BEGIN Stored records
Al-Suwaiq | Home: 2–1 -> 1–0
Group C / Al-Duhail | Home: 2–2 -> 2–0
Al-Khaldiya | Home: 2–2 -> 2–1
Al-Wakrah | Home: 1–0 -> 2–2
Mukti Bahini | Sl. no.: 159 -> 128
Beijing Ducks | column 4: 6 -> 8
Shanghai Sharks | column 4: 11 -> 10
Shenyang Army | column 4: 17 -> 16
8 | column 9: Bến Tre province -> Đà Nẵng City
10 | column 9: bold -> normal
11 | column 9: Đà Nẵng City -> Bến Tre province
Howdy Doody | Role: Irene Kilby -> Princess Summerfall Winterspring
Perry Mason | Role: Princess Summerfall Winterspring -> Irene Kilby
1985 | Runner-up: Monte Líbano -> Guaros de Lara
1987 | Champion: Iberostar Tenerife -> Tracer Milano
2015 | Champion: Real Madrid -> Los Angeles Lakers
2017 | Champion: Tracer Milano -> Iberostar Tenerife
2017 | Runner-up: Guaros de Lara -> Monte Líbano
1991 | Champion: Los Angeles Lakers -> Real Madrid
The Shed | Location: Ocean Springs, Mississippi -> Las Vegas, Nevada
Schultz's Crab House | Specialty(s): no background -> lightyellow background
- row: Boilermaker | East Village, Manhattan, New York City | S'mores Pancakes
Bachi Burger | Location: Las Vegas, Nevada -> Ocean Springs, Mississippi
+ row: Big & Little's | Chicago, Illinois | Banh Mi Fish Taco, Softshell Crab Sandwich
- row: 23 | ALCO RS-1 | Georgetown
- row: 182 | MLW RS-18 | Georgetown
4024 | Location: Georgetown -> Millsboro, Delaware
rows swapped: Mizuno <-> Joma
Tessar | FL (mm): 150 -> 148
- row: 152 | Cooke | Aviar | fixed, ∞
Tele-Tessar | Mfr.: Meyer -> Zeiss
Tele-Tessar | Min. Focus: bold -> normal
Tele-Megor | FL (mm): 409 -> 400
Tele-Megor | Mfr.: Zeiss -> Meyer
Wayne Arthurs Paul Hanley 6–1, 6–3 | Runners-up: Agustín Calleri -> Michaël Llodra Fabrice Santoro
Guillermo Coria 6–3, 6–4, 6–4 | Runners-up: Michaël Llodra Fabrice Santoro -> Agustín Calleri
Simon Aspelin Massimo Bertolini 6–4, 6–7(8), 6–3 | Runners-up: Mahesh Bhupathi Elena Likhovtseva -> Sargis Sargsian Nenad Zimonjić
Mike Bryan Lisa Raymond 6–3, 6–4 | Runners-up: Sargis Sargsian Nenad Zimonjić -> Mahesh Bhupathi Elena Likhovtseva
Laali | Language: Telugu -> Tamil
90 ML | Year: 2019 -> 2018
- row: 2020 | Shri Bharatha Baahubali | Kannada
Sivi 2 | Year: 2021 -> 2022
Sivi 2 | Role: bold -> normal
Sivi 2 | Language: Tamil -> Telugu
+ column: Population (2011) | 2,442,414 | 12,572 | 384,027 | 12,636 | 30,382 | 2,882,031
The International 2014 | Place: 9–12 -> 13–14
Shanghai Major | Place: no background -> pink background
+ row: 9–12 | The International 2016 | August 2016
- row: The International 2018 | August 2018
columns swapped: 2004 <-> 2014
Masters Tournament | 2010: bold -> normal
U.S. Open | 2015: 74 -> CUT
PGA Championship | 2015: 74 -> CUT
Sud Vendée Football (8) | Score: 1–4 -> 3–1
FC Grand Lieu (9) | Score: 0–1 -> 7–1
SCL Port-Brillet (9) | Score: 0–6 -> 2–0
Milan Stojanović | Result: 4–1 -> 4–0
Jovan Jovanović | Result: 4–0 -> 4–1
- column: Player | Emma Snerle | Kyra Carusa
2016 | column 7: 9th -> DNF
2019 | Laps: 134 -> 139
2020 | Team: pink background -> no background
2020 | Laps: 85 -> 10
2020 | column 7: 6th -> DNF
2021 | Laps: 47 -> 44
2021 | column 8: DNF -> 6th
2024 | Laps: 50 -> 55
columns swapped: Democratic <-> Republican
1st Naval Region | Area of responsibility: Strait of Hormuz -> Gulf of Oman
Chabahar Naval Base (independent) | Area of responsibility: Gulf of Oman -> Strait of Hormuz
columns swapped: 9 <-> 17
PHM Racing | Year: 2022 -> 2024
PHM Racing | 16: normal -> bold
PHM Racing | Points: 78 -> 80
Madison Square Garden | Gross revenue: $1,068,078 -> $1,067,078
END Stored records
Problem description
Count the lines of the material above that contain the string "Summerfall", treating case as significant, and give only the number.

Written answer
2